Setting up a test for this script is easy because the argument and the input data are specified by two text arrays. It is the same for the expected output of the script that will be compared to the actual result of the execution of the Pig script.

Java Test

  @Test
  public void testTop2Queries() {
    String[] args = {
        "n=2",
        };
 
    PigTest test = new PigTest("top_queries.pig", args);
 
    String[] input = {
        "yahoo",
        "yahoo",
        "yahoo",
        "twitter",
        "facebook",
        "facebook",
        "linkedin",
    };
 
    String[] output = {
        "(yahoo,3)",
        "(facebook,2)",
    };
 
    test.assertOutput("data", input, "queries_limit", output);
  }

top_queries.pig

data =
    LOAD 'input'
    AS (query:CHARARRAY);
     
queries_group =
    GROUP data
    BY query; 
    
queries_count = 
    FOREACH queries_group 
    GENERATE 
        group AS query, 
        COUNT(data) AS total;
        
queries_ordered =
    ORDER queries_count
    BY total DESC, query;
            
queries_limit =
    LIMIT queries_ordered $n;

STORE queries_limit INTO 'output';

Run

The test can be executed by JUnit (or any other Java testing framework). It requires:

  1. pig.jar
  2. pigunit.jar

The test takes about 25s to run and should pass. In case of error (for example change the parameter n to n=3), the diff of output is displayed:

junit.framework.ComparisonFailure: null expected:<...ahoo,3)
(facebook,2)[]> but was:<...ahoo,3)
(facebook,2)[
(linkedin,1)]>
        at junit.framework.Assert.assertEquals(Assert.java:81)
        at junit.framework.Assert.assertEquals(Assert.java:87)
        at org.apache.pig.pigunit.PigTest.assertEquals(PigTest.java:272)

Troubleshooting Tips

Common problems you may encounter are discussed below.

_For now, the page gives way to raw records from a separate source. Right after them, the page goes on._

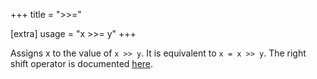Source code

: +++
title = ">>="

[extra]
usage = "x >>= y"
+++

Assigns x to the value of `x >> y`. It is equivalent to `x = x >> y`. The right shift operator is documented [here](@/language/operators/greatergreater/shift.md).

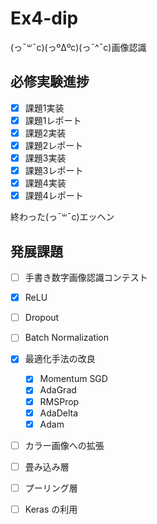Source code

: # Ex4-dip

(っ¯꒳¯c)(っºΔºc)(っ¯^¯c)画像認識

## 必修実験進捗

- [x] 課題1実装
- [x] 課題1レポート
- [x] 課題2実装
- [x] 課題2レポート
- [x] 課題3実装
- [x] 課題3レポート
- [x] 課題4実装
- [x] 課題4レポート

終わった(っ¯꒳¯c)エッヘン

## 発展課題

- [ ] 手書き数字画像認識コンテスト
- [x] ReLU
- [ ] Dropout
- [ ] Batch Normalization
- [x] 最適化手法の改良

    - [x] Momentum SGD
    - [x] AdaGrad
    - [x] RMSProp
    - [x] AdaDelta
    - [x] Adam

- [ ] カラー画像への拡張
- [ ] 畳み込み層
- [ ] プーリング層

- [ ] Keras の利用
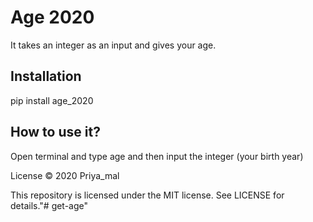 # Age 2020
It takes an integer as an input and gives your age.

## Installation
pip install age_2020

## How to use it?
Open terminal and type age and then input the integer (your birth year)


License © 2020 Priya_mal

This repository is licensed under the MIT license. See LICENSE for details."# get-age"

Classpath in Mapreduce Mode

When using PigUnit in mapreduce mode, be sure to include the $HADOOP_CONF_DIR of the cluster in your CLASSPATH.

MiniCluster generates one in build/classes.

org.apache.pig.backend.executionengine.ExecException: 
ERROR 4010: Cannot find hadoop configurations in classpath 
(neither hadoop-site.xml nor core-site.xml was found in the classpath).
If you plan to use local mode, please put -x local option in command line

UDF jars Not Found

This error means that you are missing some jars in your test environment.

WARN util.JarManager: Couldn't find the jar for 
org.apache.pig.piggybank.evaluation.string.LOWER, skip it

Storing Data

Pig currently drops all STORE and DUMP commands. You can tell PigUnit to keep the commands and execute the script:

test = new PigTest(PIG_SCRIPT, args);   
test.unoverride("STORE");
test.runScript();

Cache Archive

For cache archive to work, your test environment needs to have the cache archive options specified by Java properties or in an additional XML configuration in its CLASSPATH.

If you use a local cluster, you need to set the required environment variables before starting it:

export LD_LIBRARY_PATH=/home/path/to/lib

Future Enhancements

Improvements and other components based on PigUnit that could be built later.

For example, we could build a PigTestCase and PigTestSuite on top of PigTest to:

  1. Add the notion of workspaces for each test.
  2. Remove the boiler plate code appearing when there is more than one test methods.
  3. Add a standalone utility that reads test configurations and generates a test report.